→ DESCRIPTION OF THE TASK:
Could you write out exactly the lines from the one that contains "Bounding box of the laundry" through the last line of the listing below, both included and nothing more?

→ THE DATA:
>>>

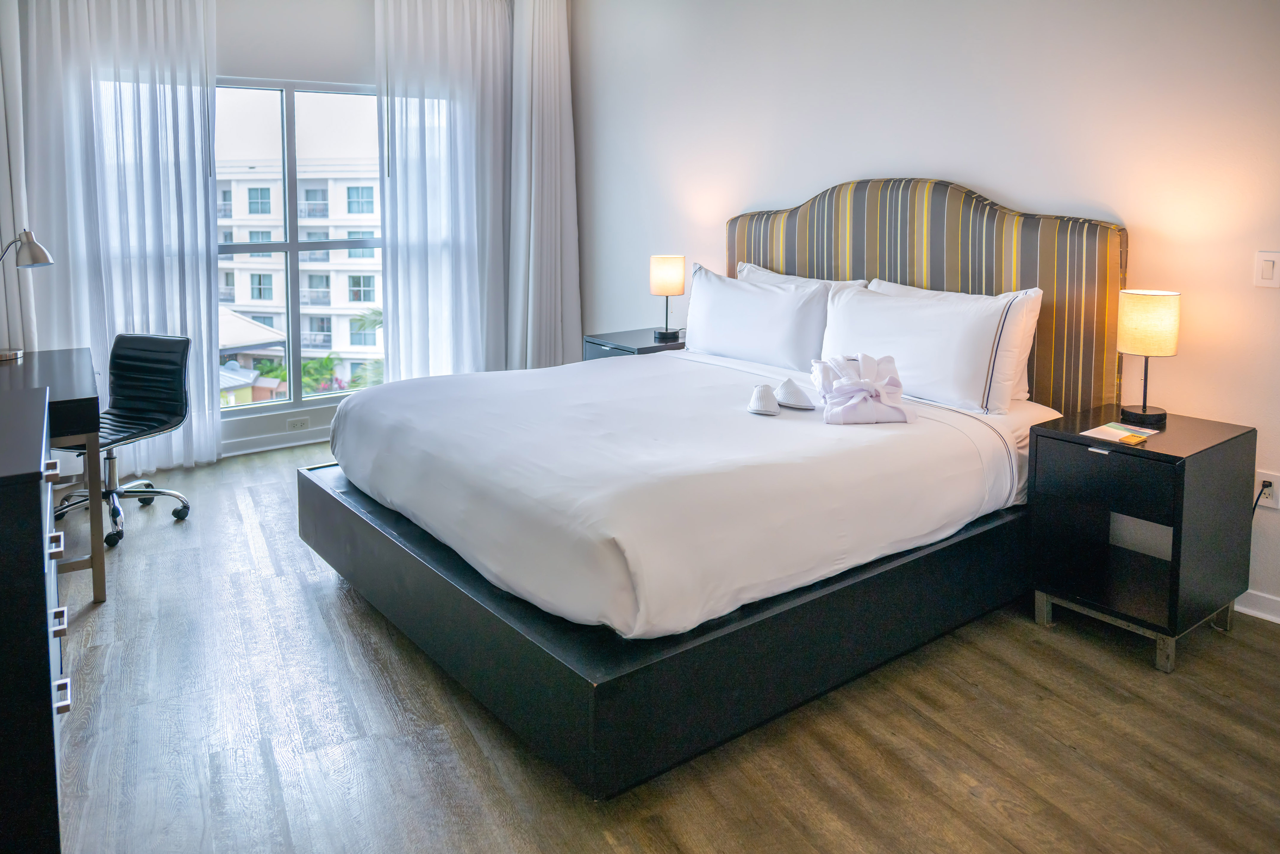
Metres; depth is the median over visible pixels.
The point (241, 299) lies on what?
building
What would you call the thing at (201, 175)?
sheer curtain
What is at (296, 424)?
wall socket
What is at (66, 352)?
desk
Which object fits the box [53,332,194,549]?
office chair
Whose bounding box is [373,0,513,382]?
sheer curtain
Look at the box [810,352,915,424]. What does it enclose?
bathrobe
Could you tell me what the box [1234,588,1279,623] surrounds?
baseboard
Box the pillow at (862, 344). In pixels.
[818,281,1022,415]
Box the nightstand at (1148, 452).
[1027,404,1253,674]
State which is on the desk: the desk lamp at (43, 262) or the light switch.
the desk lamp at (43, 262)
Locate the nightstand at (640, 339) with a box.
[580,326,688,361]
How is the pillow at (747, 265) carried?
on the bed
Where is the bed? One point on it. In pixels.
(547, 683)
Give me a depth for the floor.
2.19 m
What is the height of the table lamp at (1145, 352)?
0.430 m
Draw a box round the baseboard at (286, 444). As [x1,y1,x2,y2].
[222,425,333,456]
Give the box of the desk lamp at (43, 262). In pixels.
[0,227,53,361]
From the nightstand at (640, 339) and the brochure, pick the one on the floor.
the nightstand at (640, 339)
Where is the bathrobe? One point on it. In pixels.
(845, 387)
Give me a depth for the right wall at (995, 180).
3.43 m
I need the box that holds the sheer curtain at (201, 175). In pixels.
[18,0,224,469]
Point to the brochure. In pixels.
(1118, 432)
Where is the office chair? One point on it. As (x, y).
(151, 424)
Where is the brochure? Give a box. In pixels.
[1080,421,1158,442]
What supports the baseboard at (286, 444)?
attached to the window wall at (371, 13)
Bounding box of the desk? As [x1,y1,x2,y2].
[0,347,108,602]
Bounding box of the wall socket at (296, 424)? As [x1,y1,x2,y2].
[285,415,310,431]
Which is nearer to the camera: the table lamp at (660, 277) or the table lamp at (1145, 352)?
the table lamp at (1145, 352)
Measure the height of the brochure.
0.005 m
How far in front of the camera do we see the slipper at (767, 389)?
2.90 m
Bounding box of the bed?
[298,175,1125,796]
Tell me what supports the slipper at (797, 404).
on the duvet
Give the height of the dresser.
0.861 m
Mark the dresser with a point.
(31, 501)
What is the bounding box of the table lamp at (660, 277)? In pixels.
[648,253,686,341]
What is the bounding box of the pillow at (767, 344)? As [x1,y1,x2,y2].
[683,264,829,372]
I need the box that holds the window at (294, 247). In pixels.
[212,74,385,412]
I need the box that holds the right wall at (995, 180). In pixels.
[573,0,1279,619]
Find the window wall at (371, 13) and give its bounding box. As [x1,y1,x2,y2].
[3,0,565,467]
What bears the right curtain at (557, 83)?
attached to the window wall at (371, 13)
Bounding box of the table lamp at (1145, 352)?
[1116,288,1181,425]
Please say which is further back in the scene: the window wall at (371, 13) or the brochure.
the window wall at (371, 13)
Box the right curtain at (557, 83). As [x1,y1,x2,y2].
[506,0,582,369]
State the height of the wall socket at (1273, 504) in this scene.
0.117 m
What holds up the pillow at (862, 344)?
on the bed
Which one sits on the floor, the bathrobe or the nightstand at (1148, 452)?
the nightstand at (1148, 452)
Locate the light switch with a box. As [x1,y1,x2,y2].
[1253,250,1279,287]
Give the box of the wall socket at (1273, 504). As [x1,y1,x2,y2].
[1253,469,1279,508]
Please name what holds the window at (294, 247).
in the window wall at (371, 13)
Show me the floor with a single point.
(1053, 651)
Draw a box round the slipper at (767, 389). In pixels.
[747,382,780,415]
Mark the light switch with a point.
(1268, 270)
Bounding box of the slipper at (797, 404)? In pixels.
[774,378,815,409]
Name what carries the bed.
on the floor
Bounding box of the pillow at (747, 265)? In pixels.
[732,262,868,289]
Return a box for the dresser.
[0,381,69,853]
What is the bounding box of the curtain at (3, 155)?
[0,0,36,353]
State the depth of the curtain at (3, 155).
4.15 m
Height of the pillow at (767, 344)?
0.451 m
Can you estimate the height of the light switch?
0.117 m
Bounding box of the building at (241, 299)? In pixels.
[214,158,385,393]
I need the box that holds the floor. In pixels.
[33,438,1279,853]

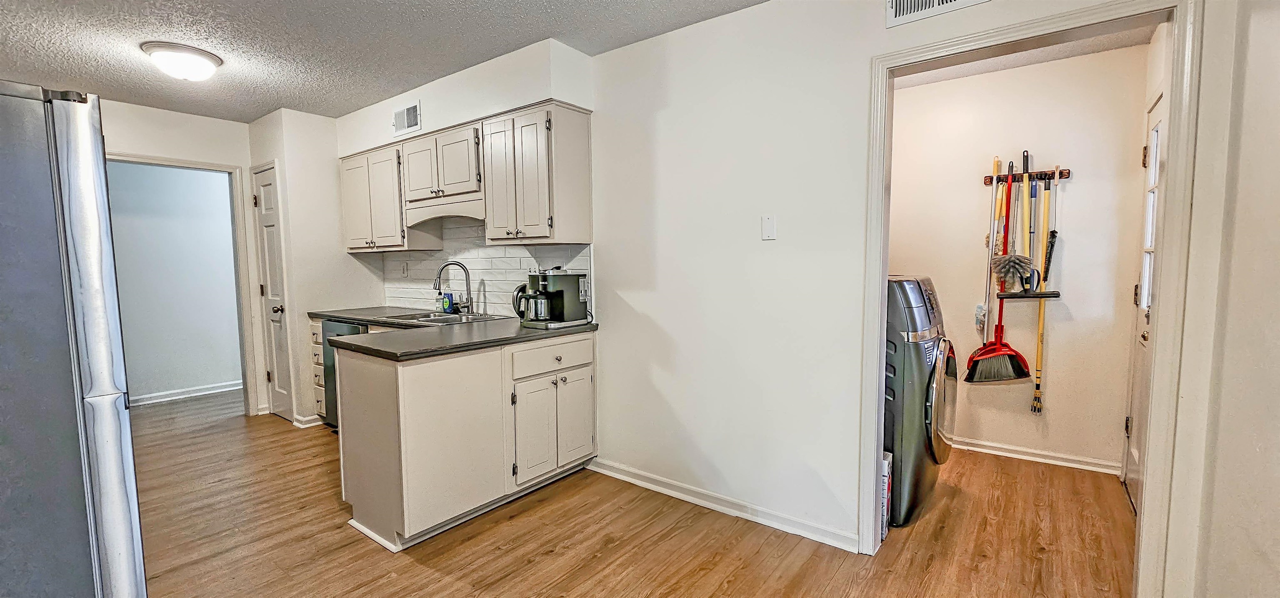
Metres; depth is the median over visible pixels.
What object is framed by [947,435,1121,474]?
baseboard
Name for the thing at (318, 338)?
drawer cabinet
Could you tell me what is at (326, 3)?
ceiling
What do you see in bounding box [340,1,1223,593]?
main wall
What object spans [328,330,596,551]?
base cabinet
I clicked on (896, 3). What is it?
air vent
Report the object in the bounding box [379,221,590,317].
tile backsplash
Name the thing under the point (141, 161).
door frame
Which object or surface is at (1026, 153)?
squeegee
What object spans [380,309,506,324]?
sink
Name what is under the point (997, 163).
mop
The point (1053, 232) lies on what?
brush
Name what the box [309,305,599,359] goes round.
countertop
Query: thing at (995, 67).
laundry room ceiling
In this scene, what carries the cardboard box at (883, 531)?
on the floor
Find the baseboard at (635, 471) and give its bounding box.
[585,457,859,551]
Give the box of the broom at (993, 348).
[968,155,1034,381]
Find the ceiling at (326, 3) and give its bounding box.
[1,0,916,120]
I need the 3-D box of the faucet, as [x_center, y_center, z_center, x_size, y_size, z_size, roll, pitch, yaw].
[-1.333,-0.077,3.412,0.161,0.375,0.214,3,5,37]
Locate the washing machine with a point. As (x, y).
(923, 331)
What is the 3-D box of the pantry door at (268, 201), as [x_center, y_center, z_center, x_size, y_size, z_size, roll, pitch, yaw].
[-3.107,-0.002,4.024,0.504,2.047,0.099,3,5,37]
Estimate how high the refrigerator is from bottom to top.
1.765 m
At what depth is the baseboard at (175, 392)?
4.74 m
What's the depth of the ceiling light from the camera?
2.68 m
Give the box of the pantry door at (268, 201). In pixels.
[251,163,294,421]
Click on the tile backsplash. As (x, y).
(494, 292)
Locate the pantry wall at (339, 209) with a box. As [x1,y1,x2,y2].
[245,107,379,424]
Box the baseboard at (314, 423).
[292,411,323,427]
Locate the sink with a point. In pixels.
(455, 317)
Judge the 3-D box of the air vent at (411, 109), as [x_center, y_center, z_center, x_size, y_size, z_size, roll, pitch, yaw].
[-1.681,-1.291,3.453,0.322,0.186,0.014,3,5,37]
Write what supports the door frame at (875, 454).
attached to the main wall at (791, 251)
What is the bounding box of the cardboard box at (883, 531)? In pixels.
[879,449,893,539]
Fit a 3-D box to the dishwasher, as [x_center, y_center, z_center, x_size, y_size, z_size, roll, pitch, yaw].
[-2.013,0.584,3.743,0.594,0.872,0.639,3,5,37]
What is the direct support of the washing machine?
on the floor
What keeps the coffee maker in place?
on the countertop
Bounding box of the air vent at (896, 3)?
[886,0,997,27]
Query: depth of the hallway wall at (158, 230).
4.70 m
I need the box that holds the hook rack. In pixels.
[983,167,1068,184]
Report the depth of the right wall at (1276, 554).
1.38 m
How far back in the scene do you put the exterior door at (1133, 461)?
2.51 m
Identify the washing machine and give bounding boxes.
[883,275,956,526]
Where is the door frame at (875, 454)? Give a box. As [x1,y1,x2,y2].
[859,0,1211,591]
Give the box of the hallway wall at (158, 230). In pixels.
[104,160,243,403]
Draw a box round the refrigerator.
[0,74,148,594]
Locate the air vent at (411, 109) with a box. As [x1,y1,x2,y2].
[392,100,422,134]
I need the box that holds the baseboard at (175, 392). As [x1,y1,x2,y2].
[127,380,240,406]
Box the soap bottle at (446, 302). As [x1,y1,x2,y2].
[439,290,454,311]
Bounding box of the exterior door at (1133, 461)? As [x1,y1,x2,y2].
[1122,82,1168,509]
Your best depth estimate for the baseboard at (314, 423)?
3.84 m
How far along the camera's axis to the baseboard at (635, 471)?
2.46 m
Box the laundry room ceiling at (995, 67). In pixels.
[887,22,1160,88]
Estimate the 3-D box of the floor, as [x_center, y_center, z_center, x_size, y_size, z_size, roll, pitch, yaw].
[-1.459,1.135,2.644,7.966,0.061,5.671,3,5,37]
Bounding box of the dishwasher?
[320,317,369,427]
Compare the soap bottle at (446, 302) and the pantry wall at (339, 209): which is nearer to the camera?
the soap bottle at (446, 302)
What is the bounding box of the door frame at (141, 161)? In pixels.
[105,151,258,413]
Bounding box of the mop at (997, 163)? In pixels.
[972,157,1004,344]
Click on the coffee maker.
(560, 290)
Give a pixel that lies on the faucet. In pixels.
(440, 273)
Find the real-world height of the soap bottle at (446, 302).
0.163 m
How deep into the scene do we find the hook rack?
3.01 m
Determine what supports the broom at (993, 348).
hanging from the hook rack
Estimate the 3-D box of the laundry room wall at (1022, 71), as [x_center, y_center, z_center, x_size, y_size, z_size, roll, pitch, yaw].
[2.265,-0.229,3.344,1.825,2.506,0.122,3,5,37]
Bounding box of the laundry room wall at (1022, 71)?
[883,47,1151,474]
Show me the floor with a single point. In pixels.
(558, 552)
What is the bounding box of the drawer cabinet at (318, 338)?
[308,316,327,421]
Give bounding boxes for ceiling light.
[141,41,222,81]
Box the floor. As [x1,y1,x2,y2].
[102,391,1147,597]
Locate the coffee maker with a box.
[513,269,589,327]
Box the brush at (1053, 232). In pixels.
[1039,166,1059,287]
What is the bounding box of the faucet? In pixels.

<<<

→ SOLUTION FOR THIS TASK:
Bounding box of the laundry room wall at (1022, 71)?
[883,47,1151,474]
Show me the floor with a single point. In pixels.
(558, 552)
What is the bounding box of the drawer cabinet at (318, 338)?
[308,316,327,421]
Give bounding boxes for ceiling light.
[141,41,222,81]
Box the floor. As [x1,y1,x2,y2].
[102,391,1147,597]
Locate the coffee maker with a box.
[513,269,589,327]
Box the brush at (1053, 232). In pixels.
[1039,166,1059,287]
What is the bounding box of the faucet? In pixels.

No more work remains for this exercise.